Though he was offered the job, he didn’t know he was interviewing for a manager position. He didn’t want to be a manager. It was a hard sell, but after giving him the option to try it for six months, he took the job and learned something he didn’t expect.

“When things don’t go as you expect them to go, they often end up being some of the most amazing and transformational parts of your journey. That’s been my case, and it never feels that way at the time.”
-Chris Shaffer, Microsoft

He started to discover his passion, even though, as he put it, he was “tricked into being a manager” and didn’t have the complete picture yet. That passion was fundamentally people and helping them succeed. Working on the team, he built his brand without even knowing it. Over time Chris was asked to lead teams that weren’t struggling, and by giving them some care they turned around..

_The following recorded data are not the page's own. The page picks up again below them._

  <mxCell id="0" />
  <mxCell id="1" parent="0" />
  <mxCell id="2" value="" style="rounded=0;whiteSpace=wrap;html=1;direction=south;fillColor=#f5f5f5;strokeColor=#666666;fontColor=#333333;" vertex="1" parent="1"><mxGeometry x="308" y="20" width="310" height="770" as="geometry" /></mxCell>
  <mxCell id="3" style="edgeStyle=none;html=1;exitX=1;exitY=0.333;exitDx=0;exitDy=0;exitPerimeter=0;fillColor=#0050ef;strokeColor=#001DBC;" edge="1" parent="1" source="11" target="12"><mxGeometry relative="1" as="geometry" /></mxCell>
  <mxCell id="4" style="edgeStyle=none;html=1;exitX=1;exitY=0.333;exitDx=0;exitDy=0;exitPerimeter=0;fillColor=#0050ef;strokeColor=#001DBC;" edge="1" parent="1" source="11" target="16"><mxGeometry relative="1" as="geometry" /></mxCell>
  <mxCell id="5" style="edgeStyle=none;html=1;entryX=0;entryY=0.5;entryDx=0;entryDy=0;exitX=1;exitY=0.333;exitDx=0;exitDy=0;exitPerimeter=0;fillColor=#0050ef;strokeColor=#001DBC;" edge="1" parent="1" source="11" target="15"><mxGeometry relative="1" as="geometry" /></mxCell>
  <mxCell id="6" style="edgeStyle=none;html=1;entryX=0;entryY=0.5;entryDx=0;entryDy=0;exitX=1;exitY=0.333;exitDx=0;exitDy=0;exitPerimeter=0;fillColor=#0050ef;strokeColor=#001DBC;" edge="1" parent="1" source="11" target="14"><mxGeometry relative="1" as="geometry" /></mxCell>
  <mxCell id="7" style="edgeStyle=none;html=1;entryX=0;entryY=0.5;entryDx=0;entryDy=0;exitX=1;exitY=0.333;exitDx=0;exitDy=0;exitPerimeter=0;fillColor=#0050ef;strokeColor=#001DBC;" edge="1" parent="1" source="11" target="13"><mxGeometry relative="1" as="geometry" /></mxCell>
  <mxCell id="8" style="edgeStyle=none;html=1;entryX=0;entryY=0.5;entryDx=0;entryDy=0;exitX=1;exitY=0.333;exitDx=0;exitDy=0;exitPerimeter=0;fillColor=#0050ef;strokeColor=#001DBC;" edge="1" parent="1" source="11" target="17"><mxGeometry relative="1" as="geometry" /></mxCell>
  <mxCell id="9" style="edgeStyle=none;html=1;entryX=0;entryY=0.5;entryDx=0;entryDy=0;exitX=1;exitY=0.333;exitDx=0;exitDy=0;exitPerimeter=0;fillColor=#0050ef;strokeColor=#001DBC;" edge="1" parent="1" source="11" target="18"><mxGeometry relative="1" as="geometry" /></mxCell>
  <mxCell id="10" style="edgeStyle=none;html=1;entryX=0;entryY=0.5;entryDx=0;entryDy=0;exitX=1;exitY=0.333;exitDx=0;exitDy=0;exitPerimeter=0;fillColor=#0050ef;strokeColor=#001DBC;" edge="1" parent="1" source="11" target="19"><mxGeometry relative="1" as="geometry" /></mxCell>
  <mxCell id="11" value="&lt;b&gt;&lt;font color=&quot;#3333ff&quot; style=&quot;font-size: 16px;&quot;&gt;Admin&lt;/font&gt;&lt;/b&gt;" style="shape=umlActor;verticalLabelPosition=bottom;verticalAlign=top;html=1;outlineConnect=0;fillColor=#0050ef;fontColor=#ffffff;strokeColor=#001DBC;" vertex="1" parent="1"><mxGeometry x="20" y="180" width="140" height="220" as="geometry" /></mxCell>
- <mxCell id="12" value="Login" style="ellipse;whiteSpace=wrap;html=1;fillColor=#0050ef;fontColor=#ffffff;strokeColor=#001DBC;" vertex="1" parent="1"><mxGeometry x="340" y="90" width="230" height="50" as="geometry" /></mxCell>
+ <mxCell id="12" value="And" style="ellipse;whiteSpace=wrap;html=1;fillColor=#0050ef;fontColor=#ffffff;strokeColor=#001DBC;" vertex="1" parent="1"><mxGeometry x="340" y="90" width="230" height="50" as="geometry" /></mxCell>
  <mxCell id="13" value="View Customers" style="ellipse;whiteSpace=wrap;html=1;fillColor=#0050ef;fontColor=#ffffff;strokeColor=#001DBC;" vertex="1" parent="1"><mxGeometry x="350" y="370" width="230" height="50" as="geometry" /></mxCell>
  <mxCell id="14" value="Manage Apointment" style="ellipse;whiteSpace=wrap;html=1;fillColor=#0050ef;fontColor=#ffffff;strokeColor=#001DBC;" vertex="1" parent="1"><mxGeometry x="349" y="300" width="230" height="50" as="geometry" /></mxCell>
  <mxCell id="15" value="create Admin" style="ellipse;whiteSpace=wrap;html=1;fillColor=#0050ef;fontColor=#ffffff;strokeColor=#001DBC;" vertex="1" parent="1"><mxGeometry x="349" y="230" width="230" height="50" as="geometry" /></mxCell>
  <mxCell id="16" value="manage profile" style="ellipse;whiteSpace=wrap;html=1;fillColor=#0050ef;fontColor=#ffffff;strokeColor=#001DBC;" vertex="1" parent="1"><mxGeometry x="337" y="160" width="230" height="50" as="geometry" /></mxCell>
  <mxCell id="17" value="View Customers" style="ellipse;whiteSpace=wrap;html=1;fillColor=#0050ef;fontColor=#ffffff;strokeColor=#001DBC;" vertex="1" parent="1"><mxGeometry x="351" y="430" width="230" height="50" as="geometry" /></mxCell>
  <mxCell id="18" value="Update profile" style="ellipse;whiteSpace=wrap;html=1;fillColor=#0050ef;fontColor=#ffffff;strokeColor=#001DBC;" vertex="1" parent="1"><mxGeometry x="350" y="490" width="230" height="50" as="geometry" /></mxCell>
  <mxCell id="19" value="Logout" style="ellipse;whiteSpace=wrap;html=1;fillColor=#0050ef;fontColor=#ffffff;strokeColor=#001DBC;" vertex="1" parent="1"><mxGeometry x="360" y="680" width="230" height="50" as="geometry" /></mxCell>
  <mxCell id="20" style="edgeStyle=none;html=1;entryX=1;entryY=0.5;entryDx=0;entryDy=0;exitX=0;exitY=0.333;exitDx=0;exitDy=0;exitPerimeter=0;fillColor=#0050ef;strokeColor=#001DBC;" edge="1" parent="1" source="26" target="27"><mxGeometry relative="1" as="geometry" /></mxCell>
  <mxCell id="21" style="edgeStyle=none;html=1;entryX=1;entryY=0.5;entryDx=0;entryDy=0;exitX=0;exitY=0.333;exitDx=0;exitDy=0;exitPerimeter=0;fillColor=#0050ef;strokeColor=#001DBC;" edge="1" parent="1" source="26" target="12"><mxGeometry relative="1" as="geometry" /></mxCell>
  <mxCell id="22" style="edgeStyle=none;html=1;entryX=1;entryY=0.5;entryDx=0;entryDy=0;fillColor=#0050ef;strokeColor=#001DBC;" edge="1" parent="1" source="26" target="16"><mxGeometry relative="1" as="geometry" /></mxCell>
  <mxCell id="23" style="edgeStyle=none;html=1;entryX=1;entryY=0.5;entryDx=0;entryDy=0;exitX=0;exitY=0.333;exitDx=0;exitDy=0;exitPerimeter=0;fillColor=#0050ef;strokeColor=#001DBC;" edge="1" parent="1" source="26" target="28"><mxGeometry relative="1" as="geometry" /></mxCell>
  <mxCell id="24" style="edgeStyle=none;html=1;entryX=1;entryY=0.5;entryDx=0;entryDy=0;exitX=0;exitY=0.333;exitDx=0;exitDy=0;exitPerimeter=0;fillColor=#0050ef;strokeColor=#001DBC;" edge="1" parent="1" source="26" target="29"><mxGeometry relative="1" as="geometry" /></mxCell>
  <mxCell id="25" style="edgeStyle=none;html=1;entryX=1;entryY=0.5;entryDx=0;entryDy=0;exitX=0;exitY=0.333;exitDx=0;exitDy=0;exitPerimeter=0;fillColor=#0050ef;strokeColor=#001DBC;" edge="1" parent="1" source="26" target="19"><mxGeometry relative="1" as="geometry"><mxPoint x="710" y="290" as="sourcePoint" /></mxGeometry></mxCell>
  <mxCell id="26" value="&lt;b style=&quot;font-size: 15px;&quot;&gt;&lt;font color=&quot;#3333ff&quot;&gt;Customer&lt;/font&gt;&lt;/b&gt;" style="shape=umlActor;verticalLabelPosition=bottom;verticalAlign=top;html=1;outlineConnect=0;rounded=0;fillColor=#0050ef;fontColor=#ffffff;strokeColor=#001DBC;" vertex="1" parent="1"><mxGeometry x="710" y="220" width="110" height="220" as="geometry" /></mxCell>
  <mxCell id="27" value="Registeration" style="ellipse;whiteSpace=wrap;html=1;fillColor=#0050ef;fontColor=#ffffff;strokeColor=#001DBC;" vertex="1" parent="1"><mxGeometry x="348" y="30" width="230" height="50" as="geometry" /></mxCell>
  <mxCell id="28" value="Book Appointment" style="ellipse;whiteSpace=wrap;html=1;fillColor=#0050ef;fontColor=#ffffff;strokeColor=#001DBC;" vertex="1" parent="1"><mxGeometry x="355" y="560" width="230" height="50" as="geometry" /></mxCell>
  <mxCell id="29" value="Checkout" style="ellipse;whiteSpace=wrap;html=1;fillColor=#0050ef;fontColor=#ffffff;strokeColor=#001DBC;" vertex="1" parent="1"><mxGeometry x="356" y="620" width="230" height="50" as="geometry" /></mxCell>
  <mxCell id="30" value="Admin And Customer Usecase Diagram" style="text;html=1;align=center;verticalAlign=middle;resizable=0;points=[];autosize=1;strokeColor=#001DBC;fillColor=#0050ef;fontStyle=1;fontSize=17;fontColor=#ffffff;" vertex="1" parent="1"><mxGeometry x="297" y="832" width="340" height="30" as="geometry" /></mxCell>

“I ended up getting the brand as the guy who fixed broken teams.”
– Chris Shaffer, Microsoft

Eventually, the organization decided that their senior leaders should be the most technical people, and Chris was asked to find another job in the company. Looking back, this ended up being a good “kick” in the pants. He landed in the engineering excellence organization and things were going great. Then the 2014 layoffs came and he was given 60 days to find another role at the company. So he took up a new position at Microsoft, but it wasn’t a great fit. But, 2 years later, he was invited to build a team from scratch to reboot the learning effort for engineers, and he finally landed his dream job.

Learning and its challenges

It took Chris over two decades into his career to fully identify his passion. During that time, he gravitated toward engineering excellence and picked up bits and pieces that greatly expanded his brand beyond just the broken-team fixer.

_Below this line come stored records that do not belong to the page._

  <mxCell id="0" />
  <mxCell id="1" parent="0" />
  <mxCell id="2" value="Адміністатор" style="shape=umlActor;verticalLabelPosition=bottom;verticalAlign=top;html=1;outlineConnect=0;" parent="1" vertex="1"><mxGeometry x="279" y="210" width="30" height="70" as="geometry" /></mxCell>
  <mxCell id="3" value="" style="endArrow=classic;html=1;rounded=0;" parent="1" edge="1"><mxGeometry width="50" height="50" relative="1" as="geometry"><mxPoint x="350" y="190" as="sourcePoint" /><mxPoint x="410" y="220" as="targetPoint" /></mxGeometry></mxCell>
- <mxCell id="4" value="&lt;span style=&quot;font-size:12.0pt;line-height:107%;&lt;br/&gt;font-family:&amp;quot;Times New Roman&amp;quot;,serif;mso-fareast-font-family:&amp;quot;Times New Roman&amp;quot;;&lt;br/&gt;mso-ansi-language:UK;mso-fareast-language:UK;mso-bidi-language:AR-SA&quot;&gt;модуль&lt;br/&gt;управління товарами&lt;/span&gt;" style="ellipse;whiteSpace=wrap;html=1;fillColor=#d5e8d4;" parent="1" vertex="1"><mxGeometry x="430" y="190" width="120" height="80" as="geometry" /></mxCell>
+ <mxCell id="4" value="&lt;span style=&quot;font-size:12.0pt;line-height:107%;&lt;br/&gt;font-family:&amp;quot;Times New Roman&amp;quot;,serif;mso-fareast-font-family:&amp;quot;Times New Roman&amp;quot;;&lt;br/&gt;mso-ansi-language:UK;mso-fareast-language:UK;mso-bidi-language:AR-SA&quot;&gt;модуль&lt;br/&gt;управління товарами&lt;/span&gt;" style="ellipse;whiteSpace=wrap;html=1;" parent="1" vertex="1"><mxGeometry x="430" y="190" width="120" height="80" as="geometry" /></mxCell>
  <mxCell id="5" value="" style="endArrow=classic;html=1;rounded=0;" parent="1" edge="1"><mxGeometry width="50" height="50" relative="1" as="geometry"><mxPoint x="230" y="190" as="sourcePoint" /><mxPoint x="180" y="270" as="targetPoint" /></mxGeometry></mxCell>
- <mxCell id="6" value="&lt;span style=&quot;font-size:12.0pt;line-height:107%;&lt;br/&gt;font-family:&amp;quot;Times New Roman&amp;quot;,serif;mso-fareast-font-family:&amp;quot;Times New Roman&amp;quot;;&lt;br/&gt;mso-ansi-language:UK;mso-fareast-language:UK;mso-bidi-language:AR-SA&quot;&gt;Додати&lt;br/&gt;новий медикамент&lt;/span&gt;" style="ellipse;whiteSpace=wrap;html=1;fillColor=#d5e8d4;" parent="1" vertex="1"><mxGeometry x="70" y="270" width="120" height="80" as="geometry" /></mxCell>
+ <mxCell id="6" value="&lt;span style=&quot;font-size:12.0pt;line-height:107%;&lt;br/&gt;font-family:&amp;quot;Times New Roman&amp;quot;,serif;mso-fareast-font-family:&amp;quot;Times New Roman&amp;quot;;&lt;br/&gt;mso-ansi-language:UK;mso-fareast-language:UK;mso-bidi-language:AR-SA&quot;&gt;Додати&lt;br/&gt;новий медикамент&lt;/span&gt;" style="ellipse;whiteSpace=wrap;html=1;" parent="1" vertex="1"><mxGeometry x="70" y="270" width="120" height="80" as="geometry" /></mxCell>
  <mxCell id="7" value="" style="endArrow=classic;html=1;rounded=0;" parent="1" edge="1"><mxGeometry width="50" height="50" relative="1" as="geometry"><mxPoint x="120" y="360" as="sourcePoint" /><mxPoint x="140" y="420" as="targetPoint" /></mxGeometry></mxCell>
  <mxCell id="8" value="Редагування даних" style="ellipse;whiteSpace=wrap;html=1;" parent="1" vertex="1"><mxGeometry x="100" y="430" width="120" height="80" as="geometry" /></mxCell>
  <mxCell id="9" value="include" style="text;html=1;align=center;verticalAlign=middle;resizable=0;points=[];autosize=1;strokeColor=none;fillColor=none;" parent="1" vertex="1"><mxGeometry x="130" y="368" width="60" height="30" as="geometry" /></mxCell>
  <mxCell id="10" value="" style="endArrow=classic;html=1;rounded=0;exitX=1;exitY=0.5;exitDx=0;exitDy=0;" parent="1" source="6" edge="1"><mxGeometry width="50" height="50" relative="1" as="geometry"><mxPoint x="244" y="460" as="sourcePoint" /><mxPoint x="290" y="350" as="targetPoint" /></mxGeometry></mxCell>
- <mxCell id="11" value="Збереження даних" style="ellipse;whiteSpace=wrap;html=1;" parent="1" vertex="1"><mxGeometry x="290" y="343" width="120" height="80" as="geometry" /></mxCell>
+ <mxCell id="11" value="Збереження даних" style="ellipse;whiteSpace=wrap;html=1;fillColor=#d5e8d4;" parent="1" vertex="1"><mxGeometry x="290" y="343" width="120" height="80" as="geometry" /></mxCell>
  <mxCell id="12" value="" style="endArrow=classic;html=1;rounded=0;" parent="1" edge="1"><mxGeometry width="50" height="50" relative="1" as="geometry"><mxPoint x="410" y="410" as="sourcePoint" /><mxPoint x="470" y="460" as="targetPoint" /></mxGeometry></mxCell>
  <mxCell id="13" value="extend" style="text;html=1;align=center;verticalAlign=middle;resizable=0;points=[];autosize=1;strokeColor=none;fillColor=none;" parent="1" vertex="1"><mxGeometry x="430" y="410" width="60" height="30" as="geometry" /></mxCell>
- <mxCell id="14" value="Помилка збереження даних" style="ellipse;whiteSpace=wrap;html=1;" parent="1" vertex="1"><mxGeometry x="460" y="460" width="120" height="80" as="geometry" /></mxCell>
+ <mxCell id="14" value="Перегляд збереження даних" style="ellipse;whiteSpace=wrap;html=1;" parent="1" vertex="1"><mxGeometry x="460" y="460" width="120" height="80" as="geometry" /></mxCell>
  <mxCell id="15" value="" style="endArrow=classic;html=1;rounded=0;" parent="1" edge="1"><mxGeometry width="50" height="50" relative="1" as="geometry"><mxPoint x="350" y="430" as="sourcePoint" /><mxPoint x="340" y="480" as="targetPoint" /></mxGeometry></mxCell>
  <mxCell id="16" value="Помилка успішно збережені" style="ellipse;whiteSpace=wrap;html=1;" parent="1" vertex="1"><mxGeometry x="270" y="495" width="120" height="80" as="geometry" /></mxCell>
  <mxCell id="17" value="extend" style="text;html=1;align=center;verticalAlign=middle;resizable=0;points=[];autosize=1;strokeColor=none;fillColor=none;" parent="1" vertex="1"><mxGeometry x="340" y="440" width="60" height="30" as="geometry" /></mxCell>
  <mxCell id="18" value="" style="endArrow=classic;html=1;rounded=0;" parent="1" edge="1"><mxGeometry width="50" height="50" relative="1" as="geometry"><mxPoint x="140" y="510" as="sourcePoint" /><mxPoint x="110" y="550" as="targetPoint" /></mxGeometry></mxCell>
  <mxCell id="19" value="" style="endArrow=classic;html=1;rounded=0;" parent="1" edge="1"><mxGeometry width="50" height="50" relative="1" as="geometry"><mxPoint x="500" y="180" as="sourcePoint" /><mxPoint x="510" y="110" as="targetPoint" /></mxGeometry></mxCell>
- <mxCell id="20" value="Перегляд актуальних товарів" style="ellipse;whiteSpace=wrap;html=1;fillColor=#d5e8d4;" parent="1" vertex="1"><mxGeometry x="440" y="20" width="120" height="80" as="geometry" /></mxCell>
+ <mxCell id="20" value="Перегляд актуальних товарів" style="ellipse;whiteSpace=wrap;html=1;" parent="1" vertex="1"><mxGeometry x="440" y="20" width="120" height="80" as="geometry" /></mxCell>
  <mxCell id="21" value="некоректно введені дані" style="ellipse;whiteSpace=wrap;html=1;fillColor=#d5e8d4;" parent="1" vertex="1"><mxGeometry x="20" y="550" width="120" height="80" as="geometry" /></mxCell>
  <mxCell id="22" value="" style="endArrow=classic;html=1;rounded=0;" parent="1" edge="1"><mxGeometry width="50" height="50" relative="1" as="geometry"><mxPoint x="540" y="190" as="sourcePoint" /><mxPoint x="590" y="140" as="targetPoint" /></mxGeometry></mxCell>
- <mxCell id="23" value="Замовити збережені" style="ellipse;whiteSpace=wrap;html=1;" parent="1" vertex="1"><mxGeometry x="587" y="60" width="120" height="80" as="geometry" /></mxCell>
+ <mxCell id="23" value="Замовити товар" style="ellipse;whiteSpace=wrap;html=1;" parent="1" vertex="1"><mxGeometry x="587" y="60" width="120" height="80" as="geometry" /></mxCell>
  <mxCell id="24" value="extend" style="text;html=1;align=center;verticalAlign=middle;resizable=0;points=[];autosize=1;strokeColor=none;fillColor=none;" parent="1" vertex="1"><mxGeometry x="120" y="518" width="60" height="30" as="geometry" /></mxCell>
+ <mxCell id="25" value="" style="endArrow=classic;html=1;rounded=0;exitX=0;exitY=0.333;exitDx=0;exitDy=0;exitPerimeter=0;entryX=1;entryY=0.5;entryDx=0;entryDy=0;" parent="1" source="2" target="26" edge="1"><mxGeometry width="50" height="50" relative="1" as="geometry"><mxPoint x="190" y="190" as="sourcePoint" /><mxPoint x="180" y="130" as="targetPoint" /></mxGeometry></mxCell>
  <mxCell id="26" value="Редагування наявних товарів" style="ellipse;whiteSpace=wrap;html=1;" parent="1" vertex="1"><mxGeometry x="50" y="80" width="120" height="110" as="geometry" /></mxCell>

“My passion is to create environments where people and teams are empowered to learn, grow, and realize their full potential.“

– Chris Shaffer, Microsoft

One of his goals is to help accelerate this process for early career folks so they can identify their passions early and intentionally pursue them. Here are some things he has learned that help him do that.

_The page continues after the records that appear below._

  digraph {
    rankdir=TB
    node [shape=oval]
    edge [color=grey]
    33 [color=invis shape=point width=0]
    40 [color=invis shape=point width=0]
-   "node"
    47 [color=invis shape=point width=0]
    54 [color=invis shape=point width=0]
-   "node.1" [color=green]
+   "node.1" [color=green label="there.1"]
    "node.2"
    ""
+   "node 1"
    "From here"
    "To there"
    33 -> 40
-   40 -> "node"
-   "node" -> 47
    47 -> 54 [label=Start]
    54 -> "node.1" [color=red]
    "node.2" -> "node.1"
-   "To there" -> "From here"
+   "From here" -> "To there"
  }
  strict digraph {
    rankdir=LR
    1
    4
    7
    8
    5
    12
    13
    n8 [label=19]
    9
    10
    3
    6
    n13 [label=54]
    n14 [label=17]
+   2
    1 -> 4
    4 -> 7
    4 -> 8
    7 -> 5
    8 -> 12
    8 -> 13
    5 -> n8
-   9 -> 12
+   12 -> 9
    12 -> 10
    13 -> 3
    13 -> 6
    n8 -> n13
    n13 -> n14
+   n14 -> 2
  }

The struggle is part of the process

When Chris began his dream job as the Director of Engineering learning across Microsoft, there were some growing pains. Teams were still using short-term thinking. There were features to ship and bugs to fix, and he was part of a brand-new team that people mostly ignored.

“What I discovered is that engineers and engineering leaders ignore anything new for about two years.”

The teams didn’t trust that the new initiative would stick around. They had seen new things come and go, so they didn’t give the changes any attention because they were too distracting.

“Almost two years to the day, all of a sudden, people started listening and paying attention to us.”
Christ Shaffer

The tipping point

The key to getting the attention of engineering leaders was in the data and the insights that could be gleaned from it. It doesn’t matter how convincing or devoted you are — if you can’t back it up with real data, and even better data specific to their own team, they won’t really believe it. It won’t get their attention. General examples won’t cut it.

At this point, he had a large enough audience. He began to build adoption in engineering teams. When leaders saw what the results of his insights could do, they went from wanting him to fix things to wanting to learn how to create an environment where employees could thrive.

The pandemic also had an interesting effect that helped in his effort. Chris thinks it was because more people were focused on personal wellness and were more willing to learn and support learning as part of that.

Transformation

At that point, the leaders were ready to lean in and help him build a learning culture. They wanted to work with him to build an organization that constantly learns and grows.

Time was not the answer. Often, leaders don’t think there is enough time for learning. But the solution is not making more time, but changing a leader’s mindset about learning. If engineers are given the right environment, a culture of learning, they will learn, grow, and thrive in everything they do, every day, all day long.

The future

Chris is excited about tech and engineering enablement for others. This makes data and insights the center of what Chris does to ensure excellence at Microsoft because it is a process that never ends.

By giving the leaders at Microsoft data-driven stories in a language they understand, he empowers the edges of the organization. This works well in the Microsoft matrix organizational structure, allowing innovation to spread more quickly. As leaders come to understand that training is an activity but learning an outcome, their mindset about learning shifts and affects everyone in the organization.